“She is a thousand times more beautiful than ever,” he muttered, as he walked briskly down the avenue, “but her every action shows me that she abhors me, simply that and nothing else. And because of that, I feel the demon that is in me rising to the surface. I hate her for her coldness toward me and her pride, which will ever be an insurmountable barrier between us. I will marry you, my proud, haughty Jess, and after the knot is tied which makes me your lord and master, I will set my heel upon your white neck, crush that heart of yours, without mercy, and make life itself a torture to you. I will take a glorious revenge upon you for all the indignities you have heaped upon me, I promise you that.”
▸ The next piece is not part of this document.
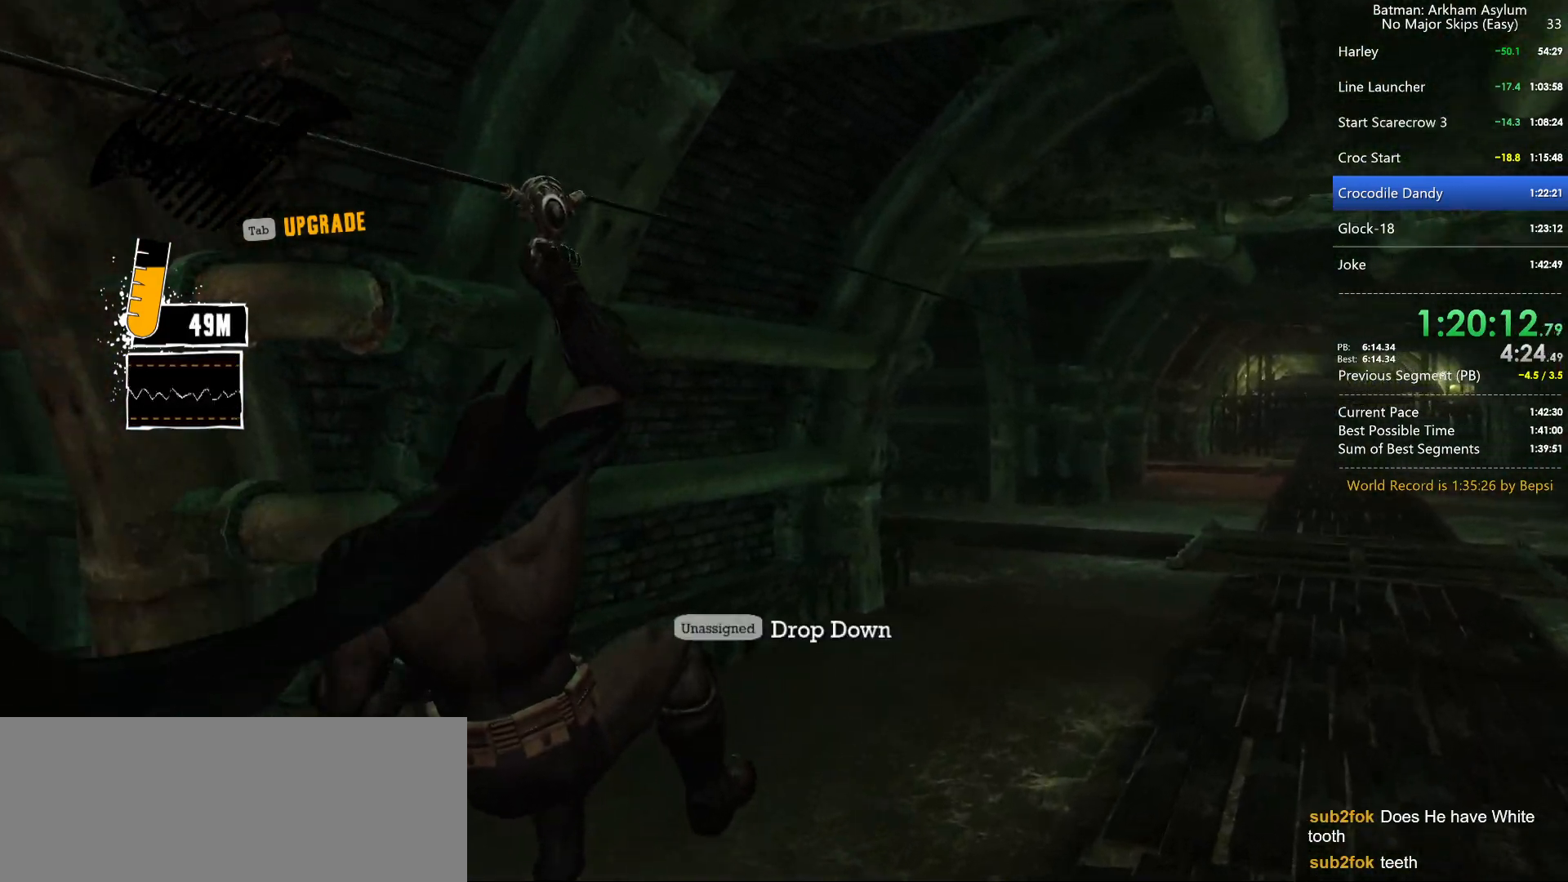
{"keys": [], "mouse": [], "events": []}
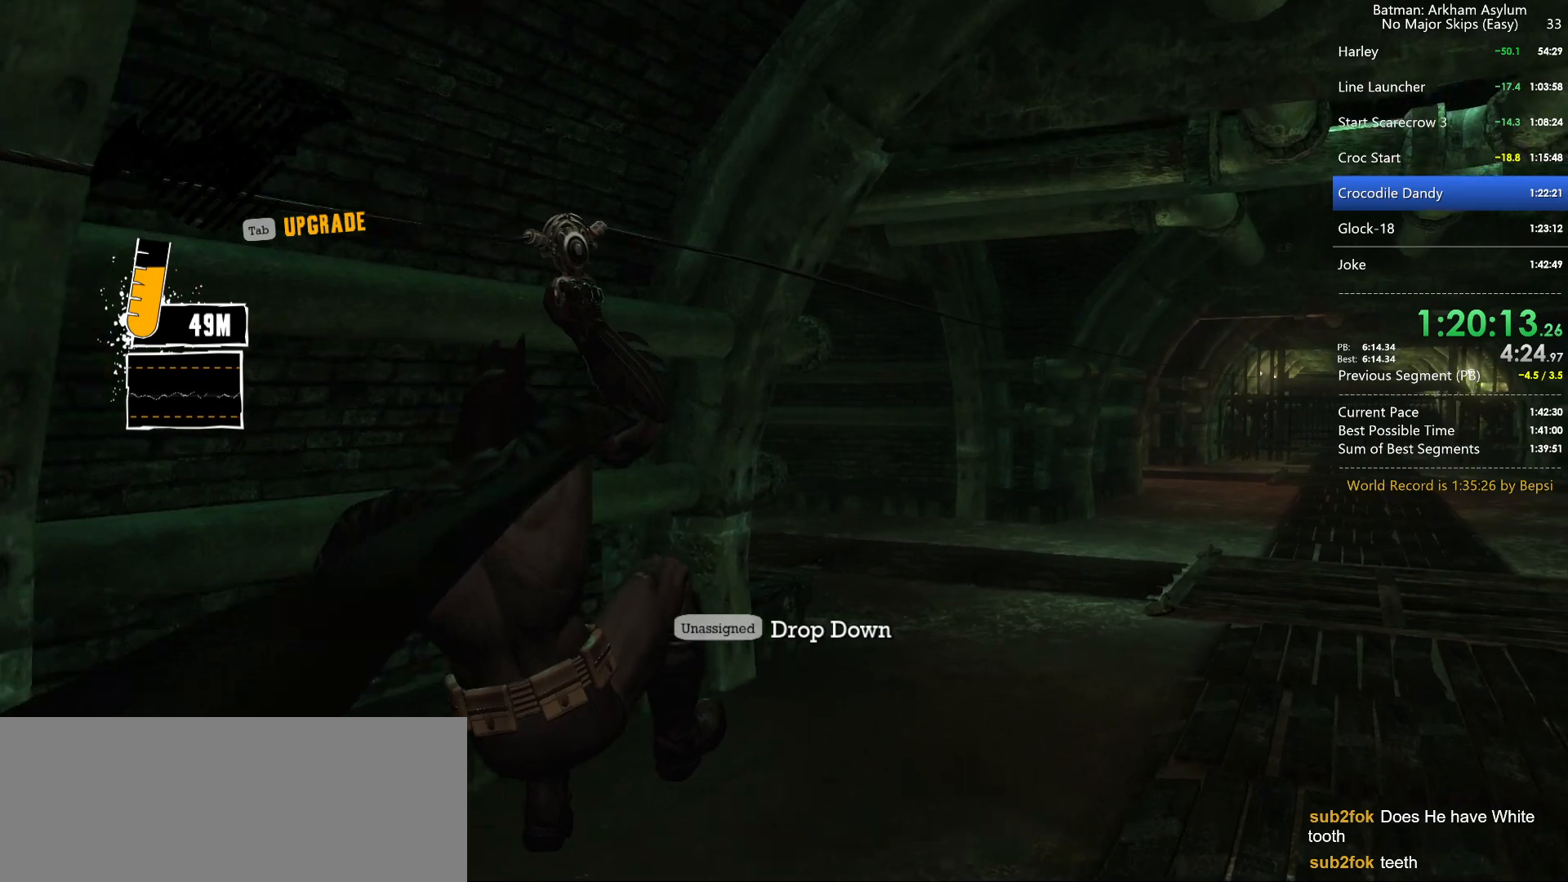
{"keys": [], "mouse": [], "events": []}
Finding himself opposite a fashionable café he entered it, and soon finished the bottle of champagne they brought him, another bottle was as quickly dispatched; and in the best of humor with himself and the world, he began to look about him, as to who made up the fashionable throng filing into the place, in hopes that he might discover some boon companion of other days, who would share with him another bottle of the shining, sparkling beverage which had already gone to his brain.

He was getting jovial, and that was the danger signal which should have warned Raymond Challoner to desist then and there from indulging in any more of his dearest foe—sparkling champagne. Already he had begun to see two waiters filling his glass instead of one.

“Not a soul I know in the entire room,” he muttered, staring around disconsolately, “now that is annoying; I would like some one to keep me company.”

Suddenly his attention was drawn to a gentleman who, with two companions, was watching him furtively from a convenient point across the room.

“Wonder where I have seen that face!” muttered Challoner, “can’t think to save my neck.”

His memory refused to aid him.

The gentleman was—John Dinsmore.

CHAPTER XLVI.
OLD FRIENDS MEET.

When John Dinsmore had left the home of Queenie, after learning of the supposed flight of Jess, his bride, his avowed intention was to shake the dust of New York from his feet forever, and to wander on the face of the earth until he should find her whom he had learned, all too late, was dearer to him than his very heart’s blood.